Print the listing below exactly, images excluded.

▶ _Dataset content_:
┏━━
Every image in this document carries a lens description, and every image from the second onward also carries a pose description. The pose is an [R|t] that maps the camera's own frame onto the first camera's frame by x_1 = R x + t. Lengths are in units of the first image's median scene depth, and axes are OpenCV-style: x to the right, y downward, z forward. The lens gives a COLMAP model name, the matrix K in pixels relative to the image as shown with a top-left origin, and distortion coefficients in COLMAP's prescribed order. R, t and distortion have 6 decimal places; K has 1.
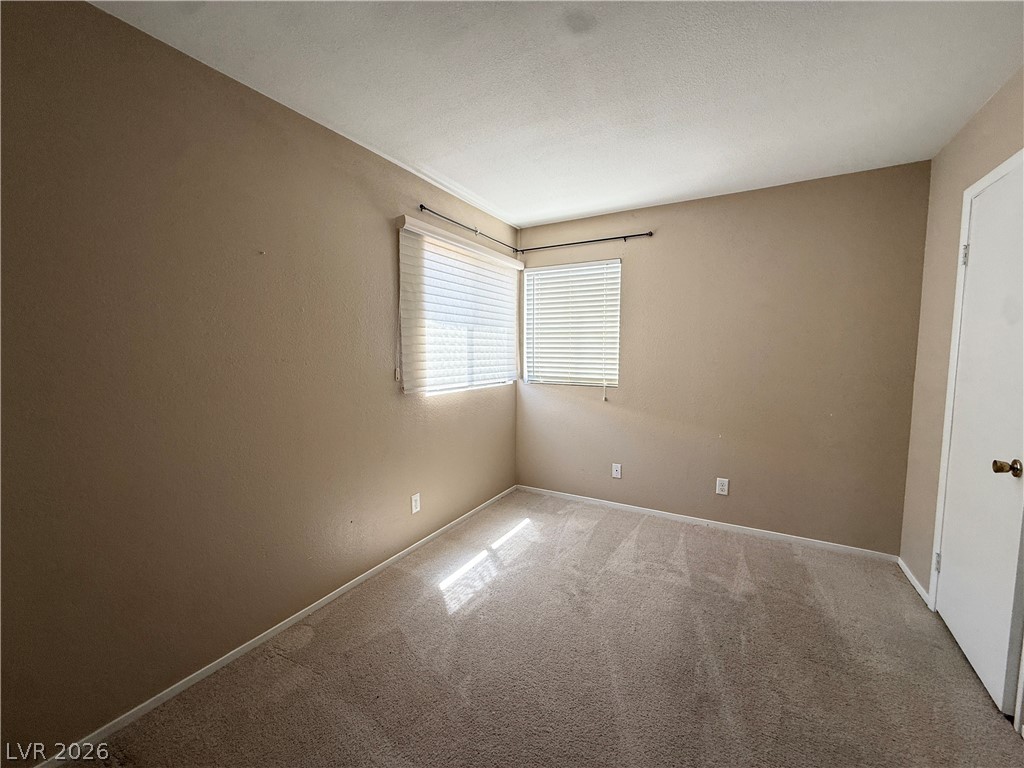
lens RADIAL K [[407.4, 0, 510.2], [0, 407.4, 383.0], [0, 0, 1]] dist [0.001732, -0.000878]
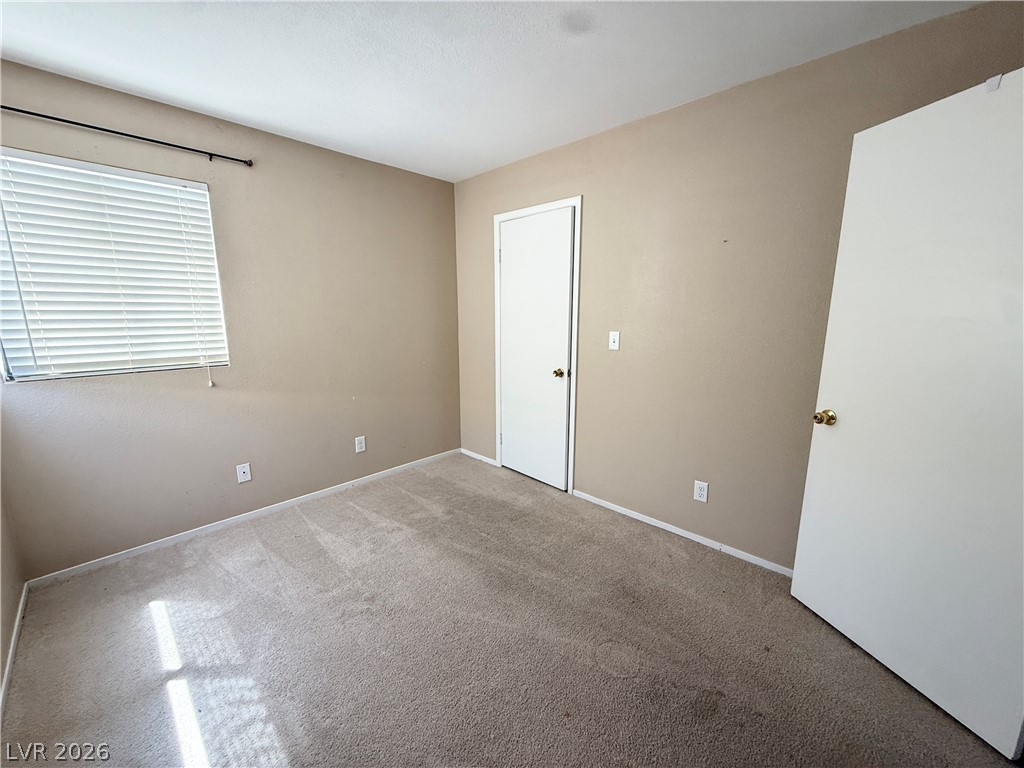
lens RADIAL K [[407.4, 0, 510.4], [0, 407.4, 383.8], [0, 0, 1]] dist [0.001732, -0.000878]
pose [[0.247602, -0.174294, 0.953056, -0.384075], [0.079780, 0.984013, 0.159228, -0.039947], [-0.965572, 0.036609, 0.257548, 0.369687]]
┗━━
▶ _Task result_:
Every image in this document carries a lens description, and every image from the second onward also carries a pose description. The pose is an [R|t] that maps the camera's own frame onto the first camera's frame by x_1 = R x + t. Lengths are in units of the first image's median scene depth, and axes are OpenCV-style: x to the right, y downward, z forward. The lens gives a COLMAP model name, the matrix K in pixels relative to the image as shown with a top-left origin, and distortion coefficients in COLMAP's prescribed order. R, t and distortion have 6 decimal places; K has 1.
lens RADIAL K [[407.4, 0, 510.2], [0, 407.4, 383.0], [0, 0, 1]] dist [0.001732, -0.000878]
lens RADIAL K [[407.4, 0, 510.4], [0, 407.4, 383.8], [0, 0, 1]] dist [0.001732, -0.000878]
pose [[0.247602, -0.174294, 0.953056, -0.384075], [0.079780, 0.984013, 0.159228, -0.039947], [-0.965572, 0.036609, 0.257548, 0.369687]]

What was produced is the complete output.